In terms of reception, the use of an alter-ego seems to allow more people to map themselves onto your work than if you are simply an ‘authentic, un-masked’ person, perhaps because an alter-ego is a little less fully formed. The best, most powerful parts are often amplified, and the dull coffee-in-the-morning parts are subdued. The point, I would argue, of making art and culture is to allow people to either find themselves in it, or escape into it. When it comes to witnessing creative alter-egos, as an audience we’re kind of allowed to do both. I’ve seen this in drag so many times: the strength of the alter-ego giving rise to some incredible responses where audiences have mapped their own lives onto the very fake (but inspired by very real) happenings in the life of the character, while escaping into the heightened artifice of drag. 

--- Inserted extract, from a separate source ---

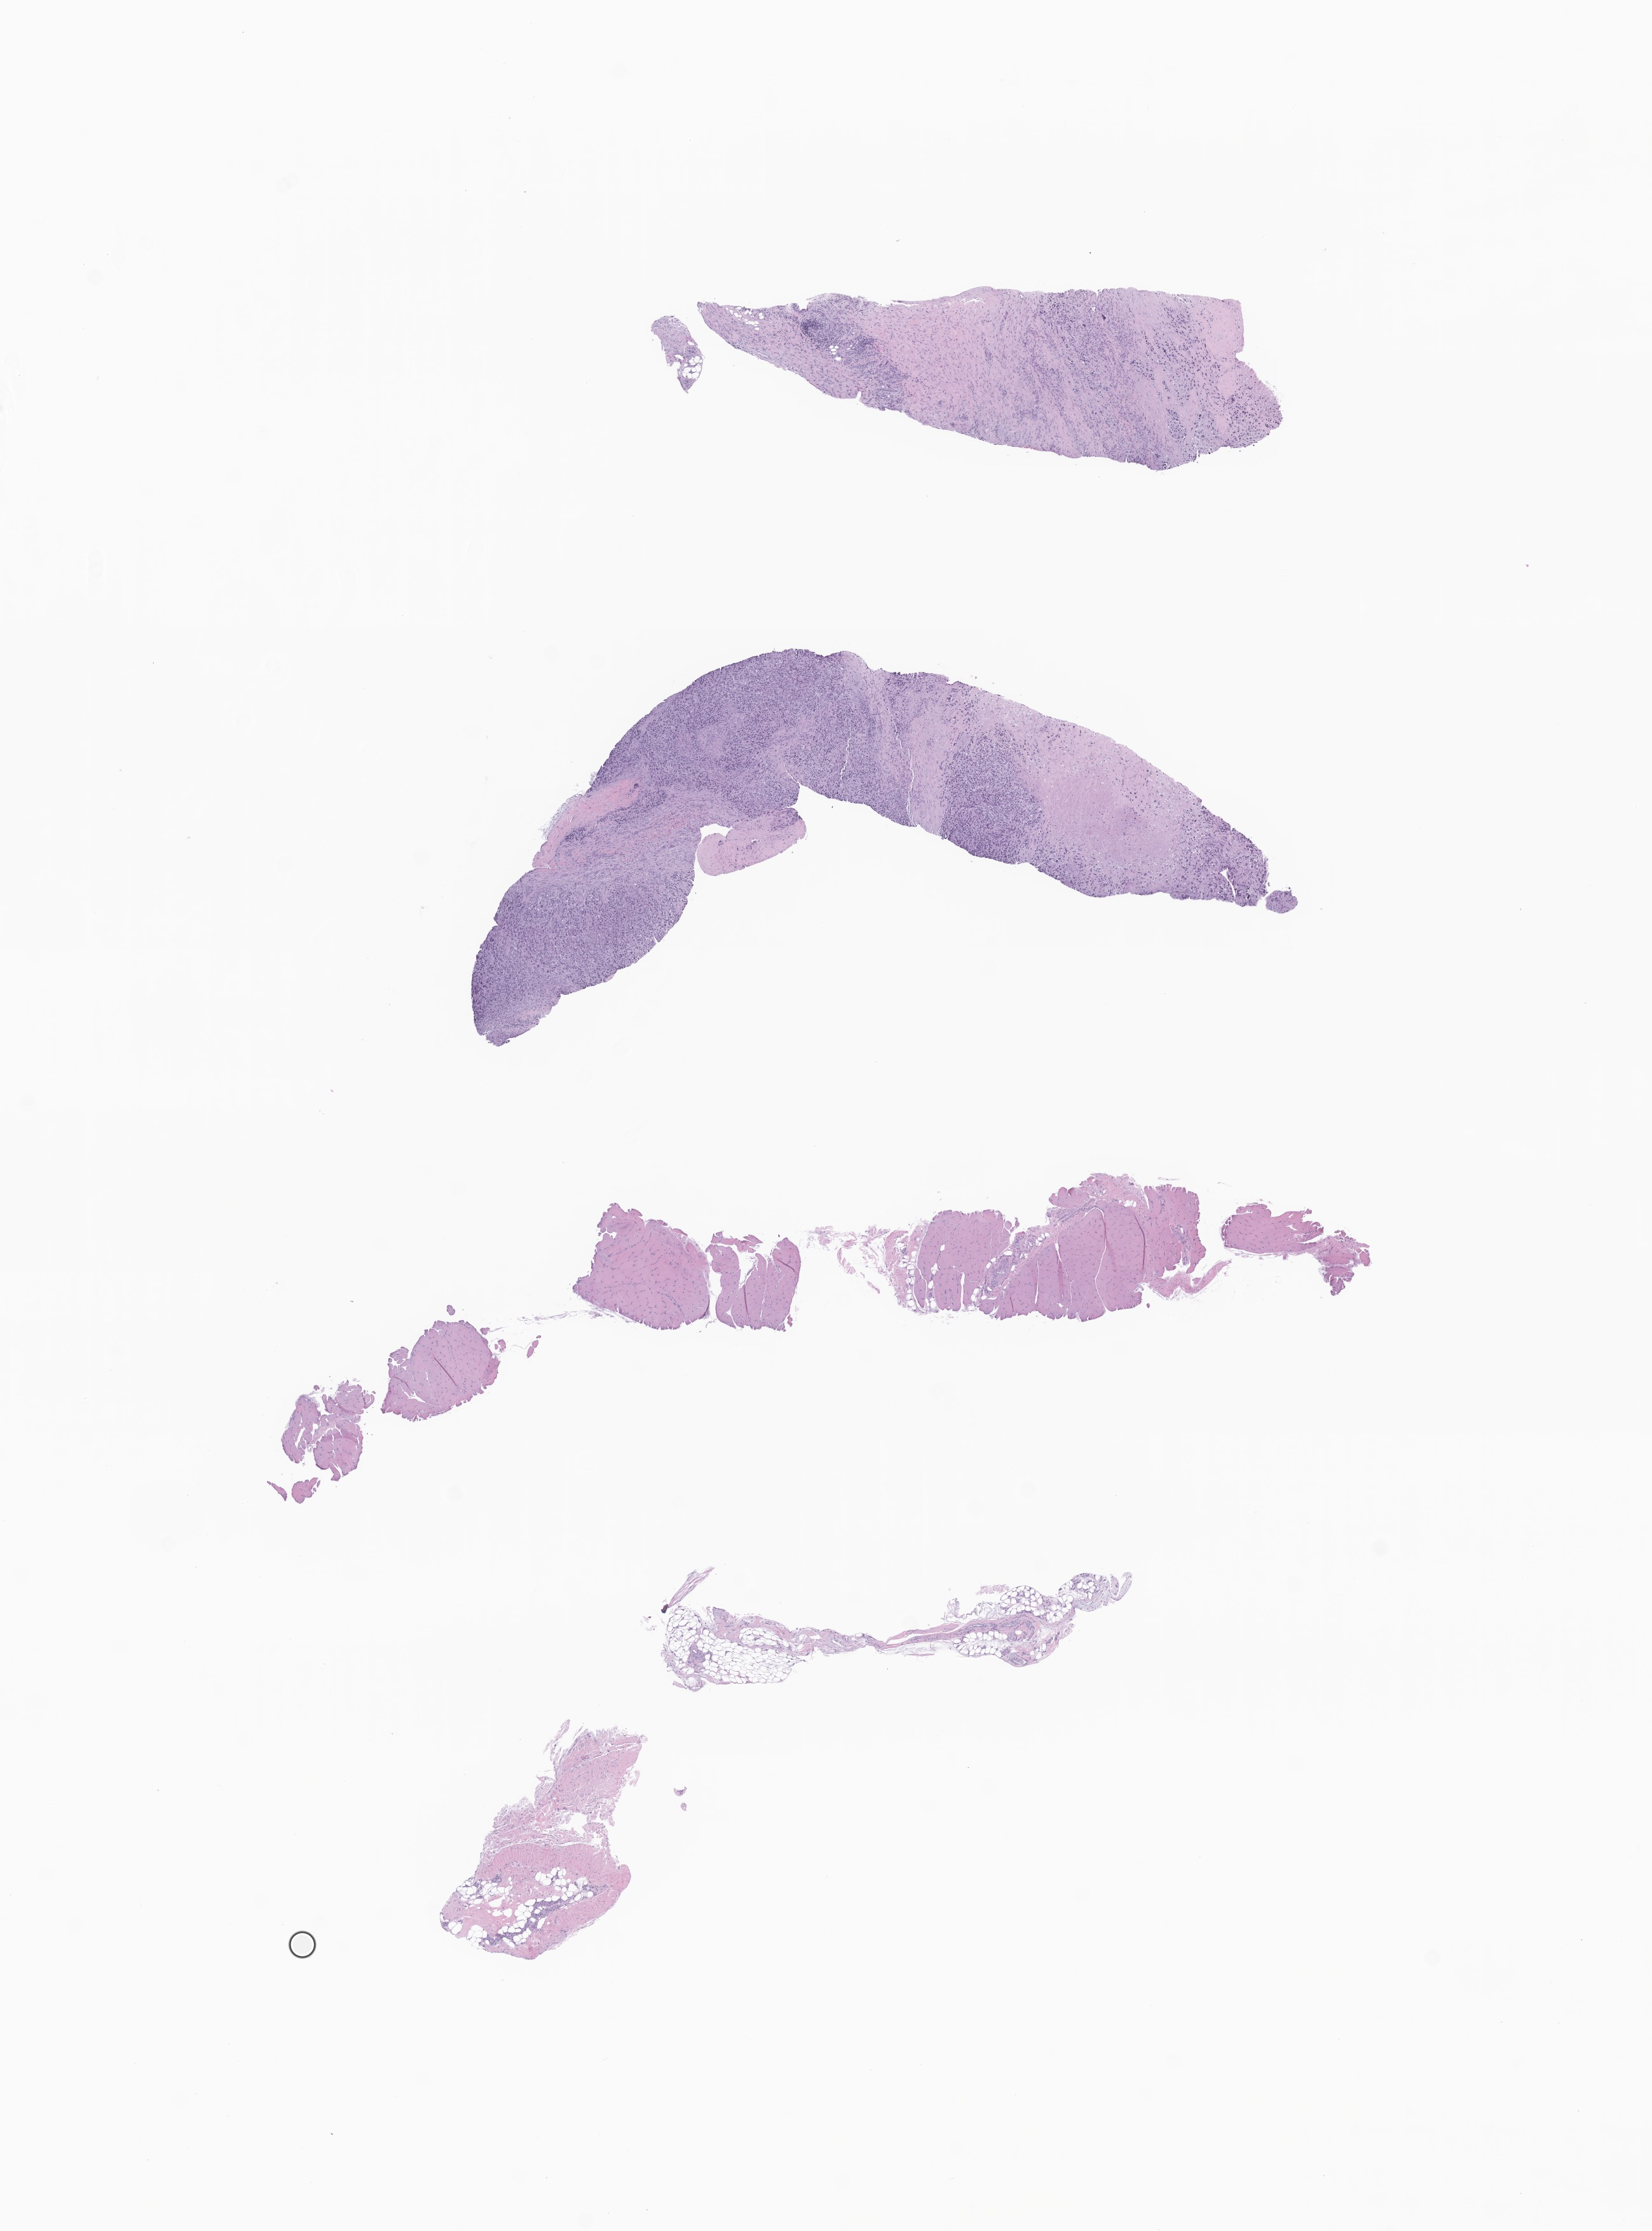
Whole-slide image, H&E stain of tumor tissue from the soft tissue of lower extremity, whole scanned area (about 11.0 x 14.8 mm) shown as a low-resolution overview; FFPE section. Patient male; age 58 months (4 years 10 months).
Diagnosis: Rhabdomyosarcoma, NOS.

I used to think my drag alter-ego and I were the same. For a long time in the middle of my work in drag I felt like the dialogue happened both ways: we both informed each other, and made up for what the other lacked. But over time we became separate: I reserved outrage for her, and sensitivity for me. She took all my attitude, while I did a lot of the hard work and preparation. It was healthy and unhealthy. 

Through a kind of dishonesty so much more truth can come out

I killed her last year because I felt everything I could explore through her, I had explored. I felt like she had been given so much of me, it was time for that energy to go elsewhere. But having moved to the next creative focus in my life — a solo album — it wasn’t until after I’d finished the writing of it that I realised that this had all come from another alter-ego too. Sure this one is much uglier, much more complicated and far more embryonic than Crystal — RIP — but it had surprised, and comforted, me to understand that I find it hard to create something with heart, with truth, something ‘real’, without occupying the space of something made up. It’s surprising that through a kind of dishonesty or fiction—at least in my case—so much more truth, sincerity, and relatability can come out.

In the end, I feel like this is because the work is so often us. And creating a boundary between the world and yourself means that if people hate it, and perhaps if they love it too, it’s easier to leave people’s opinions of you in the wardrobe, or wherever it is you hang up your wig.